## Problem to solve
Filter these entries so that only lines with the word "abscess" remain.

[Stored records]
┄┄┄┄┄┄┄┄┄┄
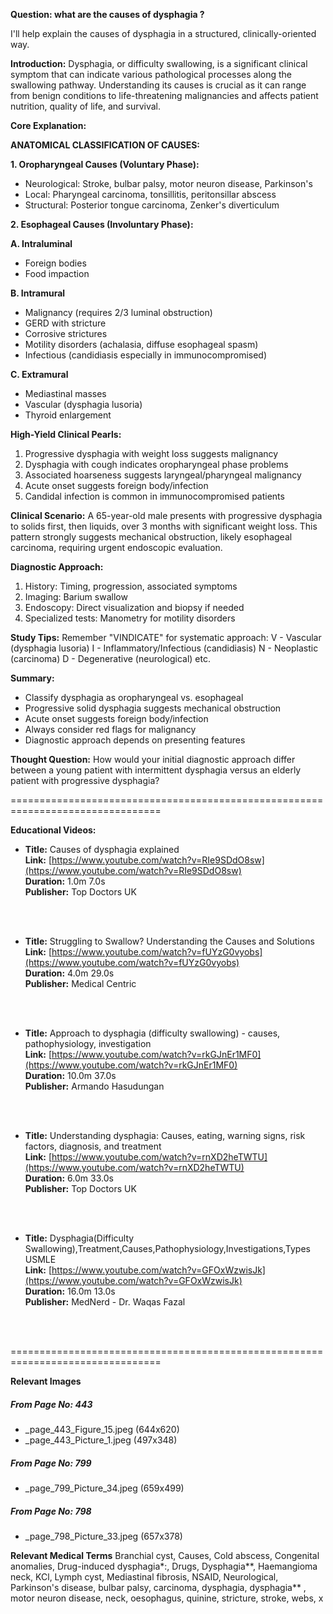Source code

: **Question: what are the causes of dysphagia ?**

I'll help explain the causes of dysphagia in a structured, clinically-oriented way.

**Introduction:**
Dysphagia, or difficulty swallowing, is a significant clinical symptom that can indicate various pathological processes along the swallowing pathway. Understanding its causes is crucial as it can range from benign conditions to life-threatening malignancies and affects patient nutrition, quality of life, and survival.

**Core Explanation:**

**ANATOMICAL CLASSIFICATION OF CAUSES:**

**1. Oropharyngeal Causes (Voluntary Phase):**
- Neurological: Stroke, bulbar palsy, motor neuron disease, Parkinson's
- Local: Pharyngeal carcinoma, tonsillitis, peritonsillar abscess
- Structural: Posterior tongue carcinoma, Zenker's diverticulum

**2. Esophageal Causes (Involuntary Phase):**

**A. Intraluminal**
- Foreign bodies
- Food impaction

**B. Intramural**
- Malignancy (requires 2/3 luminal obstruction)
- GERD with stricture
- Corrosive strictures
- Motility disorders (achalasia, diffuse esophageal spasm)
- Infectious (candidiasis especially in immunocompromised)

**C. Extramural**
- Mediastinal masses
- Vascular (dysphagia lusoria)
- Thyroid enlargement

**High-Yield Clinical Pearls:**
1. Progressive dysphagia with weight loss suggests malignancy
2. Dysphagia with cough indicates oropharyngeal phase problems
3. Associated hoarseness suggests laryngeal/pharyngeal malignancy
4. Acute onset suggests foreign body/infection
5. Candidal infection is common in immunocompromised patients

**Clinical Scenario:**
A 65-year-old male presents with progressive dysphagia to solids first, then liquids, over 3 months with significant weight loss. This pattern strongly suggests mechanical obstruction, likely esophageal carcinoma, requiring urgent endoscopic evaluation.

**Diagnostic Approach:**
1. History: Timing, progression, associated symptoms
2. Imaging: Barium swallow
3. Endoscopy: Direct visualization and biopsy if needed
4. Specialized tests: Manometry for motility disorders

**Study Tips:**
Remember "VINDICATE" for systematic approach:
V - Vascular (dysphagia lusoria)
I - Inflammatory/Infectious (candidiasis)
N - Neoplastic (carcinoma)
D - Degenerative (neurological)
etc.

**Summary:**
- Classify dysphagia as oropharyngeal vs. esophageal
- Progressive solid dysphagia suggests mechanical obstruction
- Acute onset suggests foreign body/infection
- Always consider red flags for malignancy
- Diagnostic approach depends on presenting features

**Thought Question:**
How would your initial diagnostic approach differ between a young patient with intermittent dysphagia versus an elderly patient with progressive dysphagia?

================================================================================


**Educational Videos:**

- **Title:** Causes of dysphagia explained<br>  **Link:** [https://www.youtube.com/watch?v=RIe9SDdO8sw](https://www.youtube.com/watch?v=RIe9SDdO8sw)<br>  **Duration:** 1.0m 7.0s<br>  **Publisher:** Top Doctors UK
<br/>
<br/>

- **Title:** Struggling to Swallow? Understanding the Causes and Solutions<br>  **Link:** [https://www.youtube.com/watch?v=fUYzG0vyobs](https://www.youtube.com/watch?v=fUYzG0vyobs)<br>  **Duration:** 4.0m 29.0s<br>  **Publisher:** Medical Centric
<br/>
<br/>

- **Title:** Approach to dysphagia (difficulty swallowing) - causes, pathophysiology, investigation<br>  **Link:** [https://www.youtube.com/watch?v=rkGJnEr1MF0](https://www.youtube.com/watch?v=rkGJnEr1MF0)<br>  **Duration:** 10.0m 37.0s<br>  **Publisher:** Armando Hasudungan
<br/>
<br/>

- **Title:** Understanding dysphagia: Causes, eating, warning signs, risk factors, diagnosis, and treatment<br>  **Link:** [https://www.youtube.com/watch?v=rnXD2heTWTU](https://www.youtube.com/watch?v=rnXD2heTWTU)<br>  **Duration:** 6.0m 33.0s<br>  **Publisher:** Top Doctors UK
<br/>
<br/>

- **Title:** Dysphagia(Difficulty Swallowing),Treatment,Causes,Pathophysiology,Investigations,Types USMLE<br>  **Link:** [https://www.youtube.com/watch?v=GFOxWzwisJk](https://www.youtube.com/watch?v=GFOxWzwisJk)<br>  **Duration:** 16.0m 13.0s<br>  **Publisher:** MedNerd - Dr. Waqas Fazal
<br/>
<br/>


================================================================================

**Relevant Images**

##### From Page No: 443
- _page_443_Figure_15.jpeg (644x620)
- _page_443_Picture_1.jpeg (497x348)

##### From Page No: 799
- _page_799_Picture_34.jpeg (659x499)

##### From Page No: 798
- _page_798_Picture_33.jpeg (657x378)


**Relevant Medical Terms**
Branchial cyst, Causes, Cold abscess, Congenital anomalies, Drug-induced dysphagia*:, Drugs, Dysphagia**, Haemangioma neck, KCl, Lymph cyst, Mediastinal fibrosis, NSAID, Neurological, Parkinson's disease, bulbar palsy, carcinoma, dysphagia, dysphagia**
, motor neuron disease, neck, oesophagus, quinine, stricture, stroke, webs, x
┄┄┄┄┄┄┄┄┄┄
## Completed task
- Local: Pharyngeal carcinoma, tonsillitis, peritonsillar abscess
Branchial cyst, Causes, Cold abscess, Congenital anomalies, Drug-induced dysphagia*:, Drugs, Dysphagia**, Haemangioma neck, KCl, Lymph cyst, Mediastinal fibrosis, NSAID, Neurological, Parkinson's disease, bulbar palsy, carcinoma, dysphagia, dysphagia**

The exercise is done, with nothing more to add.